The term ‘pastoral care’ in education refers to how schools look after the social and personal wellbeing of their students. In private education this means either teachers or religious figures whom are involved in the running of the school as well.

Pastoral care is also linked in with issues such as health, social and moral education as well as emotional support and behaviour management. In private schools, which normally have smaller classes than in state schools, a closer, more family-like atmosphere is created.

Studies have shown that a more concentrated learning environment can provide security and intellectual challenges which will be to the benefit of your son or daughter.

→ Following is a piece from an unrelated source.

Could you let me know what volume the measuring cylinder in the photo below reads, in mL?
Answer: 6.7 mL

Overall a private school which has a low number of students will provide a different type of student support, one of closeness and togetherness as students have a greater emotional security in themselves.

Strong Support Networks

When looking into schools to send your child to, take note of the support networks in place within them. A signifier of the level of caring relations between all school members is to look at the welfare, and the knowledge of health and safety in members of the school. The first place to look is at the form tutors or teachers. Tutors see students every day and monitor academic progress as well as their involvement in school activities.

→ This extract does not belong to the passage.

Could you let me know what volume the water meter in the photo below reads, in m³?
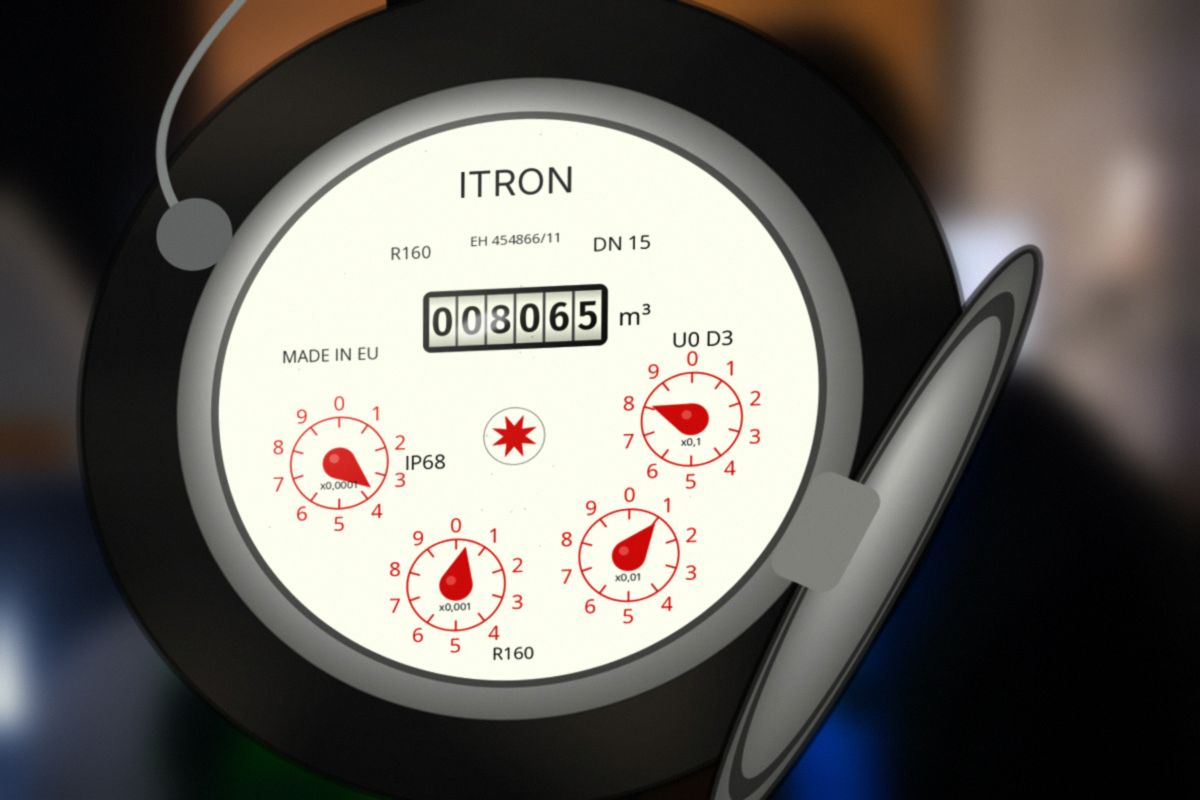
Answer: 8065.8103 m³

Another aspect to note from your school visit is the amount of meetings conducted with all the staff. Here, members are able to be informed of any issues concerning particular students or classes, and this is where knowledge and information can be shared. A house system put in place within a school can provide a student with the support of like-minded peers. It provides a suitable framework for games and reward systems and gives the opportunity for older children to act in responsible roles, such as House Captain. Communication between the different age groups will provide greater understanding into the methods and teachings of the school, as well as helping with social skills and providing more ways for student support.

In the Boarding House

If boarding is an opportunity that your child may have, have a good look at how the house is run. House meetings will indicate a healthy awareness of self and others and any issues or problems that may arise can be aired. The Housemistress or Housemaster will be in charge of looking after your children, be aware of how much they are involved in the running of the house. There will be a team of older students with certain responsibilities, such as the Head of Boarding House, who will be a direct link between school staff and younger boarders.

Procedures for Bullying

A parent’s worst fear is to find out that their child has been or is being bullied. It is important to know what measures are in place to prevent this. Often a child who is being bullied is too scared to approach a teacher, and they continue to suffer in silence with worrying consequences. As we are becoming more technologically advanced, bullying can also occur in different ways, by mobile phones and over the Internet. Check if the school monitors Internet communication and how they tackle bullying.

Mentoring Systems

Often in private school the smaller numbers of students allow for systems to be in place to achieve different types of care between younger and older students. Ask if there is a ‘buddy system’ in place, where an older member of the school is be in charge of one or several new students in the lowest year of the school.

Your school of choice should provide a nurturing and supportive community whose ethos emphasises positive values, such as respect and consideration. Lines of communication between students, staff and parents should be good, to provide a mutual understanding of the way the school care system should be run.